Our Masto instance is still getting "/usr/bin/env: ‘ruby2.3’: No such file or directory" when trying to-be-crontabbed commands from the production guide such as "RAILS_ENV=production bundle exec rake mastodon:media:clear" as the mastodon user.

Ruby 2.3.1 is installed and any other command seems to use it just fine.

Help!

@HedgeMage Try this command:

$ which ruby2.3

And see if that comes up with a location that's in your env

@munin No, I have Ruby 2.3.1 which may be the confusion if someone hardcoded the ruby2.3 string instead of some sane alternative.

I'm not sure where to dig in to debug it, though.

@HedgeMage Well, you could always use the sysadmin 'brute force and ignorance' solution, and

$ ln -s ruby2.3.1 ruby2.3

;-)

@HedgeMage @munin did you run that "which ruby2.3" command on the CLI and it returned an error? If so, that's your problem and the symlink solution proposed by @munin should work, it just has to be made in a directory that's in the PATH for the user the cron job runs as. Not sure if I made sense, let me know!
@hisham_hm @munin After further investigation, it looks like even after feeding the command the full rbenv bundler path, halfway through some script it tries to use the system one. Ugh.
@HedgeMage i think that section of the guide suggests that some people will need the full path to bundle in the rbenv, you might be running a sys wide bundle instead
@ryan @HedgeMage Yeah, this would be my first guess to. For the record here is what one of my crontab entries looks like: `(cd /home/mastodon/live && RAILS_ENV=production /home/mastodon/.rbenv/shims/bundle exec rake mastodon:feeds:clear)`
@ryan Thanks, but I already tried it with the rbenv bundle path explicitly stated AND double-checked that it's in that user's $PATH :(
@HedgeMage sorry, good luck!
@ryan No need to be sorry, I appreciate all attempts at help!
@HedgeMage @ryan cron jobs don't source the user's .profile, which is a common source of problems.
@HedgeMage Cron may be running /bin/sh which may not be loading .bashrc, or rbenv init may be in .bash_profile. Make sure rbenv init happens in .bashrc, add "source ~/.bashrc" to .bash_profile, and add ". /home/mastodon/.bashrc; " to the beginning of each command in the crontab (assuming you followed the production guide and have a Serbian or ubuntu server)
@superbranch I tested from the CLI directly to ensure that cron wasn't doing anything weird...it's not working there either.

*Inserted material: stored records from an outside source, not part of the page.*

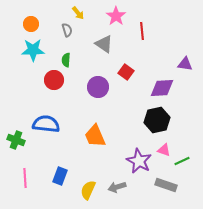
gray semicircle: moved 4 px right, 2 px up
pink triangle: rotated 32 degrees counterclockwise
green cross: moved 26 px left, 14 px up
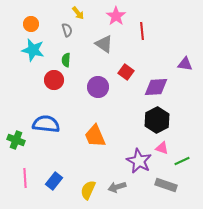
cyan star: rotated 15 degrees clockwise
purple diamond: moved 6 px left, 1 px up
black hexagon: rotated 15 degrees counterclockwise
pink triangle: moved 2 px left, 2 px up
blue rectangle: moved 6 px left, 5 px down; rotated 18 degrees clockwise
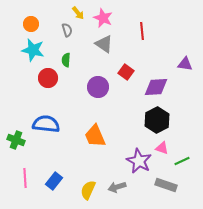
pink star: moved 13 px left, 2 px down; rotated 12 degrees counterclockwise
red circle: moved 6 px left, 2 px up
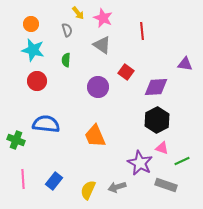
gray triangle: moved 2 px left, 1 px down
red circle: moved 11 px left, 3 px down
purple star: moved 1 px right, 2 px down
pink line: moved 2 px left, 1 px down
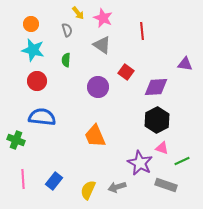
blue semicircle: moved 4 px left, 7 px up
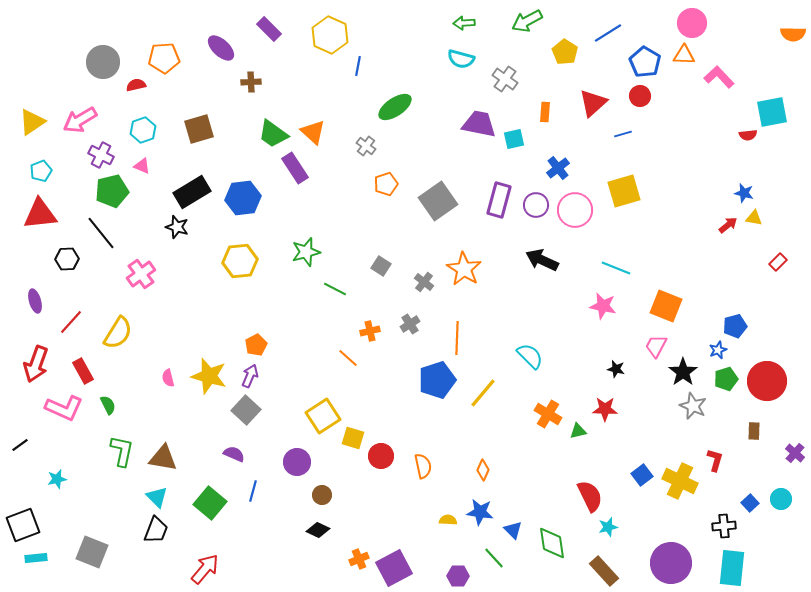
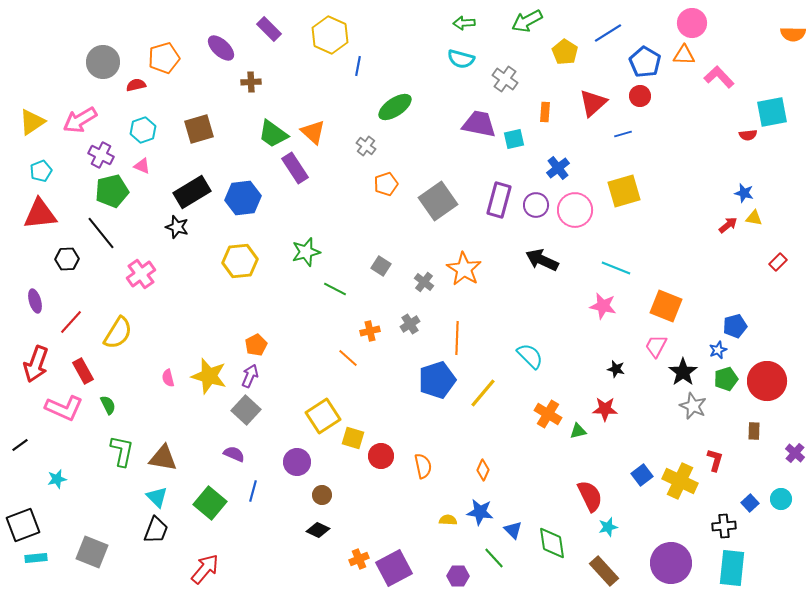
orange pentagon at (164, 58): rotated 12 degrees counterclockwise
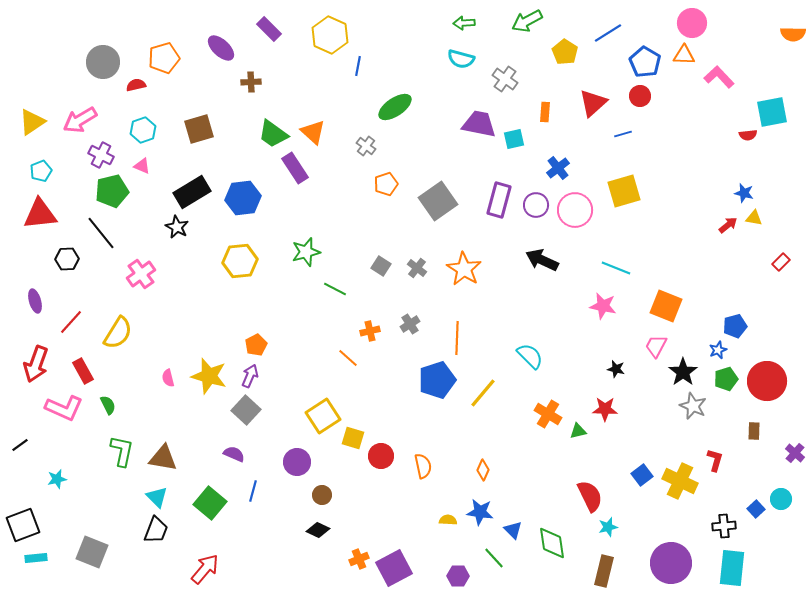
black star at (177, 227): rotated 10 degrees clockwise
red rectangle at (778, 262): moved 3 px right
gray cross at (424, 282): moved 7 px left, 14 px up
blue square at (750, 503): moved 6 px right, 6 px down
brown rectangle at (604, 571): rotated 56 degrees clockwise
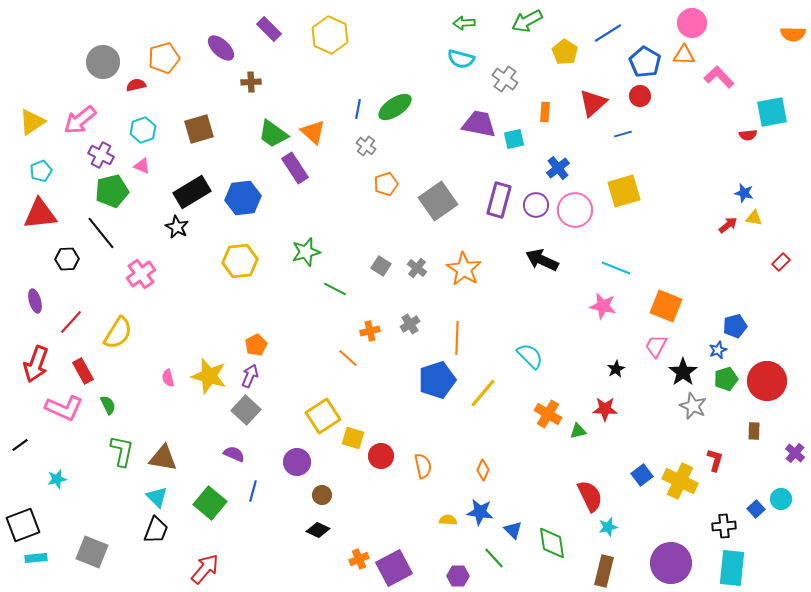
blue line at (358, 66): moved 43 px down
pink arrow at (80, 120): rotated 8 degrees counterclockwise
black star at (616, 369): rotated 30 degrees clockwise
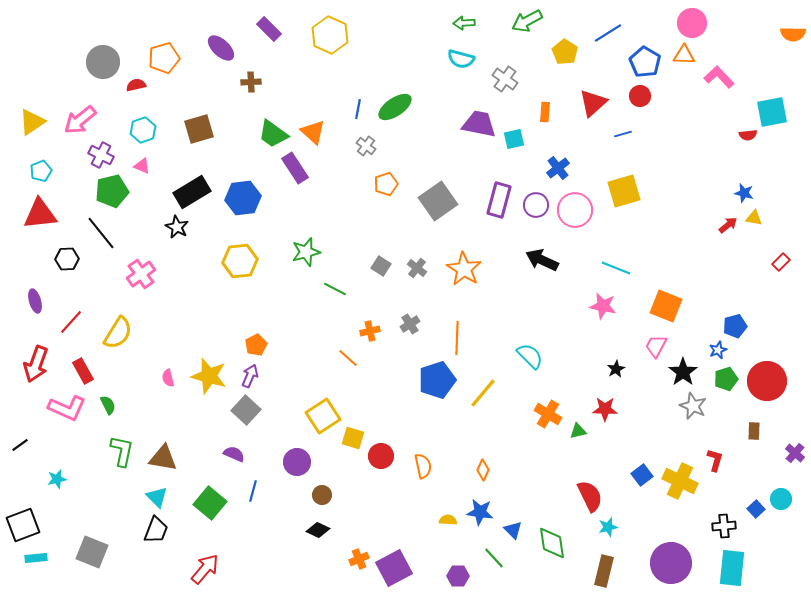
pink L-shape at (64, 408): moved 3 px right
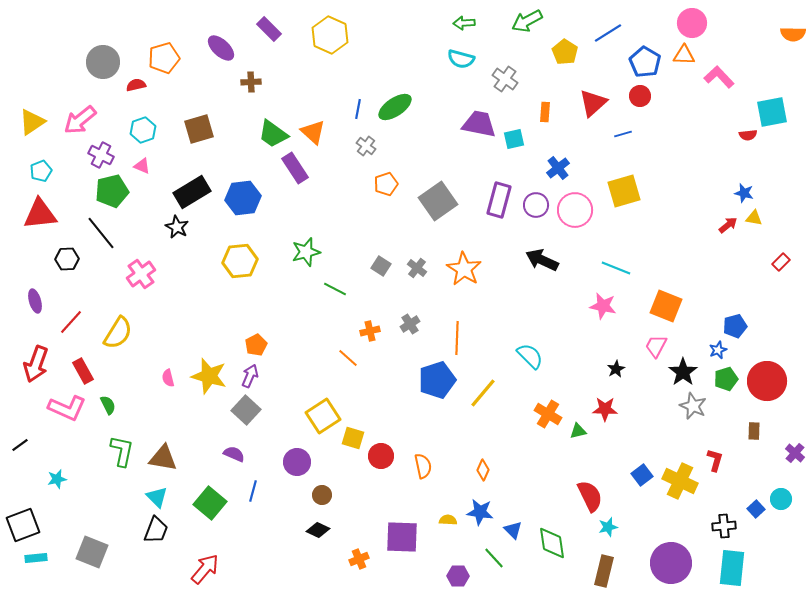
purple square at (394, 568): moved 8 px right, 31 px up; rotated 30 degrees clockwise
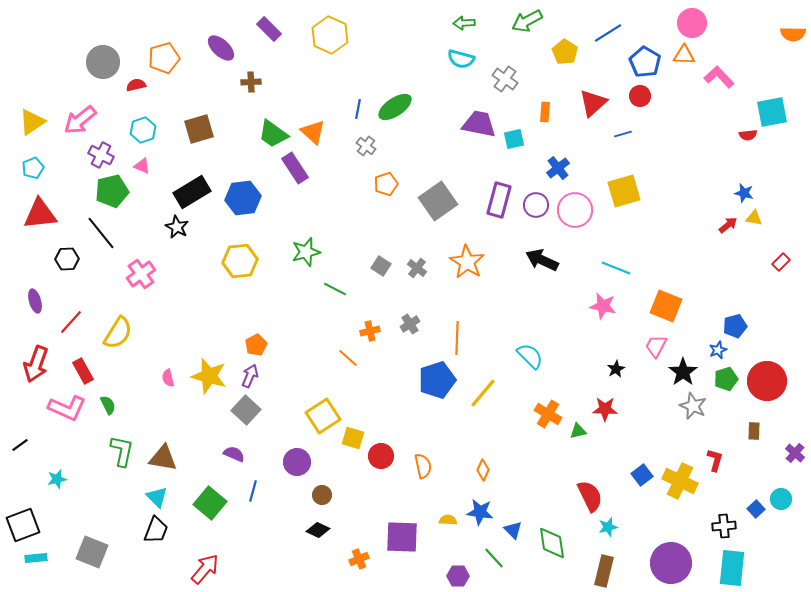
cyan pentagon at (41, 171): moved 8 px left, 3 px up
orange star at (464, 269): moved 3 px right, 7 px up
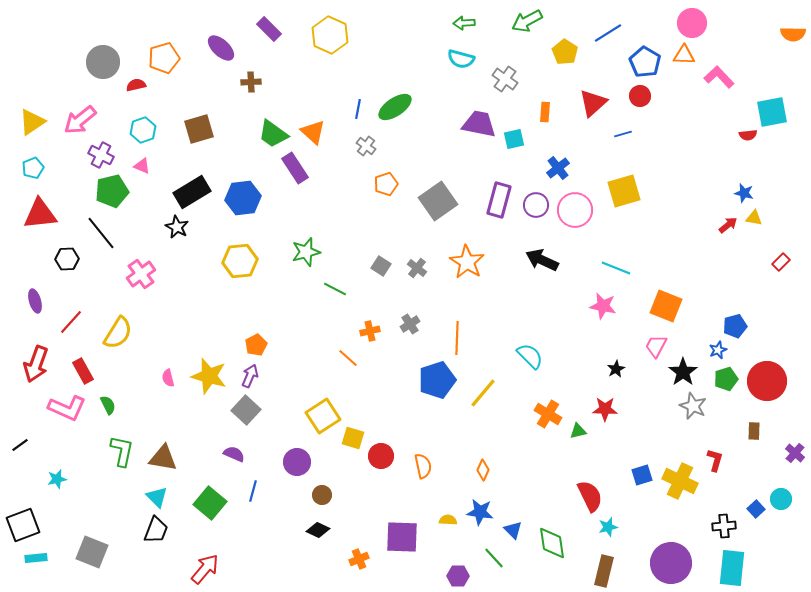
blue square at (642, 475): rotated 20 degrees clockwise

@HedgeMage Here's a whole line:
6 * * * * . /home/mastodon/.bashrc; cd $HOME/live; $HOME/.rbenv/shims/bundle exec rake mastodon:media:clear > $HOME/log/media-clear.log

$HOME must be set. Must be in $HOME/live, not $HOME. Call the bundle in $HOME/.rbenv/shims. Does that help?

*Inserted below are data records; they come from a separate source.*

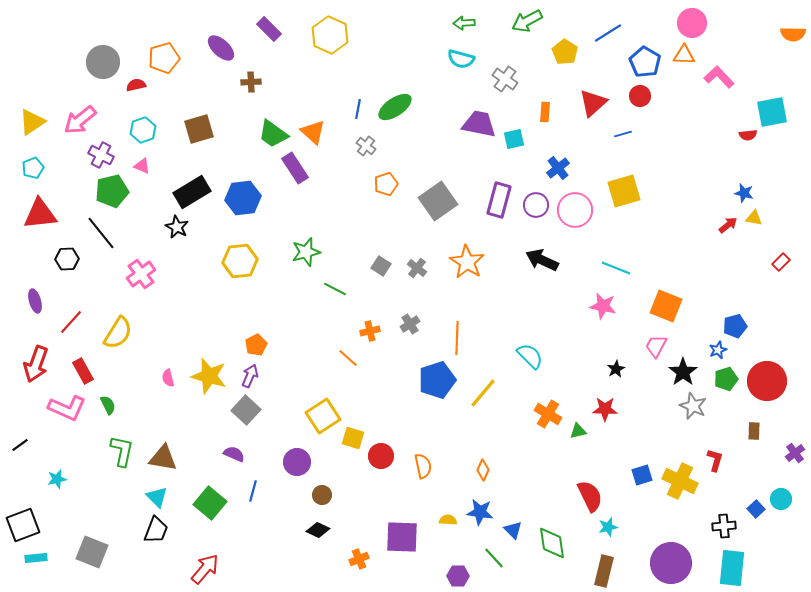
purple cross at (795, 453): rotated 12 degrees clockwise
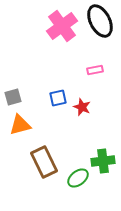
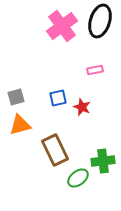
black ellipse: rotated 44 degrees clockwise
gray square: moved 3 px right
brown rectangle: moved 11 px right, 12 px up
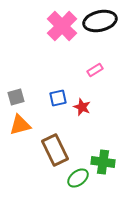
black ellipse: rotated 60 degrees clockwise
pink cross: rotated 8 degrees counterclockwise
pink rectangle: rotated 21 degrees counterclockwise
green cross: moved 1 px down; rotated 15 degrees clockwise
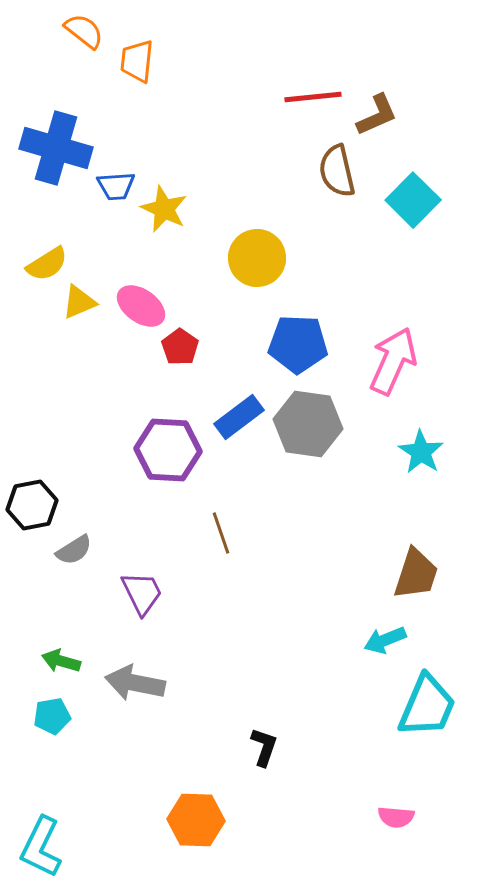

@superbranch That would reproduce what I already tried manually from the command line and is tossing the same error. :( Thanks, though.
@HedgeMage For completeness, I'm using debian jessie and this is my .bashrc
export HOME=/home/mastodon
export PATH="$HOME/.rbenv/bin:$PATH"
export RAILS_ENV=production
eval "$(rbenv init -)"
@superbranch Mind telling me what commit you were at when you installed Mastodon?
@HedgeMage I cloned the repo at 0200 GMT on Thursday. Not sure how to find the precise commit.
@HedgeMage Oh, did you try: rbenv global 2.3.1
@HedgeMage it's not a ruby issue it's an env issue. 'which ruby2.3' probably isn't going to get you anything.
@trelane It didn't, and I'm still fighting with it. I'd like to get this fixed so we don't get delivery delays on FHE from not having run related jobs. Any suggestions? Or ping me on IRC for faster comms?